The Medicines and Healthcare products Regulatory Agency (MHRA) has reported that it met or exceeded all statutory targets in 2025/26 to improve access to medicines and medical devices for UK patients, according to its latest Results and Forecast report published on 28 April. The agency continues to strengthen its role as a leading global regulator while improving efficiency in approvals and ensuring faster patient access to safe and effective treatments.
Over the past year, the MHRA has expanded its international partnerships and advanced work in key areas such as clinical trials reform, artificial intelligence regulation, and rare disease treatment pathways. These efforts are aimed at attracting innovation and investment into the UK’s £100 billion life sciences sector while maintaining strong regulatory standards and patient safety.

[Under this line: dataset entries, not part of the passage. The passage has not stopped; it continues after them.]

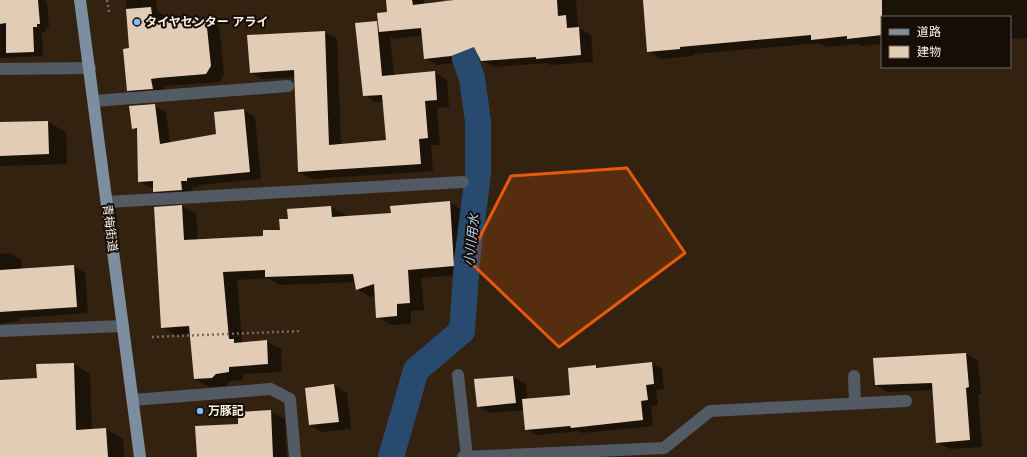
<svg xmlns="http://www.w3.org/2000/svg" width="1027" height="457" font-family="Jost,'Noto Sans JP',sans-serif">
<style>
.shadow{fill:#0007}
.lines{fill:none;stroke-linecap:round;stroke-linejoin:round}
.canal{stroke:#274a6e;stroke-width:26}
.building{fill:#e3ccb6}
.path{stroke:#7b6d5d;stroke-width:2.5;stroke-dasharray:2 3;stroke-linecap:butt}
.minor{stroke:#525a63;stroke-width:12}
.major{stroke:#7d8ea0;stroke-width:12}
.marked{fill:#e8590c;fill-opacity:0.2;stroke:#e8590c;stroke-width:3;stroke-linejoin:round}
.poi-dot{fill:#81bcfa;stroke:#150d06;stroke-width:1.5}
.labels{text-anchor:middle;stroke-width:4;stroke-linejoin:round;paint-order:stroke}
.poi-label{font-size:12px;font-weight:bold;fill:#fcf1e5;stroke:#150d06;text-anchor:start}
.street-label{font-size:12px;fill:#fcf1e5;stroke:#150d06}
.water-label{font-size:13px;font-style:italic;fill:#aecff3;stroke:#150d06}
</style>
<rect width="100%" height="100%" fill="#332210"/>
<!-- shadow -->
<g class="shadow">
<polygon points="0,0 44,0 47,2 49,28 46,28 46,31 42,32 43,56 0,58"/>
<polygon points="126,0 156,0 157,11 165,16 165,22 206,19 219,26 224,74 220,82 164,86 166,96 142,98 128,90 130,49"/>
<polygon points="387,0 424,0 424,5 462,0 576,0 578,28 591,35 593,62 550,65 546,63 494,67 481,60 480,56 464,62 437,65 425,58 422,35 393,39 390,37 394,76 434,72 447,80 449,107 437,108 440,145 431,145 433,171 312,179 299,172 296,77 263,79 250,72 324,32 337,39 341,145 387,141 384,102 376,102 364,95 376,22 380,24 388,13"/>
<polygon points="644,0 1027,0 1027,38 1010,39 1010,17 882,17 882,44 861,46 858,44 826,47 819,43 693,54 693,56 661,59 648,51"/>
<polygon points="154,105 166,112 170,143 217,134 244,110 255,117 261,179 198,185 199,187 192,187 193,196 166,198 154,191 154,188 151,188 139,181 138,131 133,128"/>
<polygon points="48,122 66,132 67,164 0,166 0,123"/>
<polygon points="449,202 463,211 467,274 421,278 424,310 411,311 411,324 391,325 377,317 376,296 371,297 357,289 356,282 280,285 268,278 237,280 242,343 266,341 281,349 282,372 243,374 243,380 230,381 226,386 209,387 195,379 191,334 176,335 162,327 155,208 182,206 196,214 198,241 264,237 281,231 289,220 331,207 345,215 345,217 392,214"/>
<polygon points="10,253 21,260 22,269 74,266 85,273 88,313 19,318 19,321 0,324 0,254"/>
<polygon points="966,354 978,361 981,394 978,394 982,447 950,449 937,442 933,390 888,392 876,385"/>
<polygon points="652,363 662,369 664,389 656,390 658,405 651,406 653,426 582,433 579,431 537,435 526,429 524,410 490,413 478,406 513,377 526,384 527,400 571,396 595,366 599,368"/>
<polygon points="74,364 90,374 92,430 106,429 123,439 124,457 0,457 0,381 38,379"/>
<polygon points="334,385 347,393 351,429 322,432 310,425"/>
<polygon points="270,411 285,419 287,457 198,457 239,425"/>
</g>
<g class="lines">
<!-- canal -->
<polyline class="canal" points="391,457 416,370 462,331 467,261 478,174 478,121 472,78 465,59 457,0"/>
</g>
<!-- building -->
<g class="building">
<polygon points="0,0 38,0 40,24 37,24 37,27 33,27 34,52 6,53 6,23 0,24"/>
<polygon points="386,0 412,0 413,5 454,0 557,0 558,16 566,15 567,28 579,27 581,55 536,59 536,57 481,61 474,47 451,56 424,59 421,28 379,32 377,13 387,12"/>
<polygon points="643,0 882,0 882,35 847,39 847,36 811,40 811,35 680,47 680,49 647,52"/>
<polygon points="151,7 153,23 206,18 211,66 206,74 158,78 151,79 153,89 127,91 123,49 129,48 126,9"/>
<polygon points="377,21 382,76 435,71 437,100 425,101 428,138 419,139 421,164 298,172 294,70 250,73 247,35 325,31 329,145 386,140 382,95 363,96 355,23"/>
<polygon points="155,104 160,144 216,134 214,112 244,109 250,172 187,178 187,181 181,181 182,190 153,192 153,181 138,182 137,128 132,129 129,106"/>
<polygon points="48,121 49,154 0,156 0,122"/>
<polygon points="450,201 454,266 408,270 410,303 397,304 397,316 376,318 374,284 356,290 353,274 265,277 265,270 223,272 229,339 234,339 234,343 267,340 268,364 229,367 229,372 216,374 212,378 194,379 189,326 161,328 154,207 182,205 184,240 263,236 263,230 280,230 279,219 288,219 287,209 331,206 332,217 391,213 390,206"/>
<polygon points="74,265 77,307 0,312 0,270"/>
<polygon points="966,353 969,387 966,388 970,440 936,443 932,383 875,385 873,358"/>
<polygon points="652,362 654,384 646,385 648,400 641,401 643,420 571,428 570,426 525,430 522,399 570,395 568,368 596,365 596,368"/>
<polygon points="74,363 76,430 106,428 108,457 0,457 0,380 37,378 36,364"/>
<polygon points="513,376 516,403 477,407 474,379"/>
<polygon points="334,384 339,422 309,425 305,388"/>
<polygon points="271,410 273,457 197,457 195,426 238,424 238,412"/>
</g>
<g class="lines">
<!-- path -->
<g class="path">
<polyline points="107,0 109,12"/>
<polyline points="152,337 302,331"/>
</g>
<!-- minor -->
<g class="minor">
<polyline points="0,69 90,68"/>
<polyline points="94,101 288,86"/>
<polyline points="107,202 463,182"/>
<polyline points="0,331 123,326"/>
<polyline points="458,375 467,457"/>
<polyline points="854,376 855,403"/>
<polyline points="133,400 271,389 290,399 295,457"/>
<polyline points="463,457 664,448 710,411 906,401"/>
</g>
<!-- major -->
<polyline class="major" points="80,0 140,457"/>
</g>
<!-- marked area -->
<path class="marked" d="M627,168L685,253L559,347L468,260L511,176Z"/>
<!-- markers -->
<g class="poi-dot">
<circle cx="137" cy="22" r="4"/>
<circle cx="200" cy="411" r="4"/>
</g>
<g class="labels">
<!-- poi labels -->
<g class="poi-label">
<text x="145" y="26">タイヤセンター アライ</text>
<text x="208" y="415">万豚記</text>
</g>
<!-- street labels -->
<g class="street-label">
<text transform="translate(110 228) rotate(83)" y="4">青梅街道</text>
</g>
<!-- water labels -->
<g class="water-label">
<text transform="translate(471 240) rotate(-84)" y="5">小川用水</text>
</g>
</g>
<!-- legend -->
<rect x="881" y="16" width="130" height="52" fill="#150d06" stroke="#71685f"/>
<rect x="889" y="29" width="20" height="6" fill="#7d8ea0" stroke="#71685f"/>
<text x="917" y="36" font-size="12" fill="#fcf1e5">道路</text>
<rect x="889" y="46" width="20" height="12" fill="#e3ccb6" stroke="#71685f"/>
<text x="917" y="56" font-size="12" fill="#fcf1e5">建物</text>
</svg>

The report highlights several major achievements, including full delivery of performance targets across licensing, clinical trials, and safety decisions, as well as a strong financial surplus. The MHRA also enhanced patient safety through stronger surveillance systems, tackling misinformation, and removing millions of unauthorised medicine doses from circulation. It also strengthened its scientific leadership by investing in AI, digital tools, and advanced regulatory methods.
International collaboration was a key focus, with new and expanded partnerships including alignment with NICE to speed up patient access, cooperation with the US FDA, a UK–Singapore innovation partnership, and participation in global AI and health regulatory networks. These initiatives aim to create more efficient pathways for innovation while maintaining high safety standards.
The report also notes improved external perception of the MHRA among industry stakeholders and a rise in staff engagement and morale. Leadership figures from the UK government, MHRA, and partner organisations emphasised that these achievements reflect a modern, agile regulator that supports both public health and economic growth.
Looking ahead, the MHRA plans to launch a new five-year strategy to further evolve UK regulation through to 2030. The strategy will focus on strengthening patient safety, supporting NHS priorities, and promoting scientific innovation to reinforce the UK’s position as a global life sciences hub.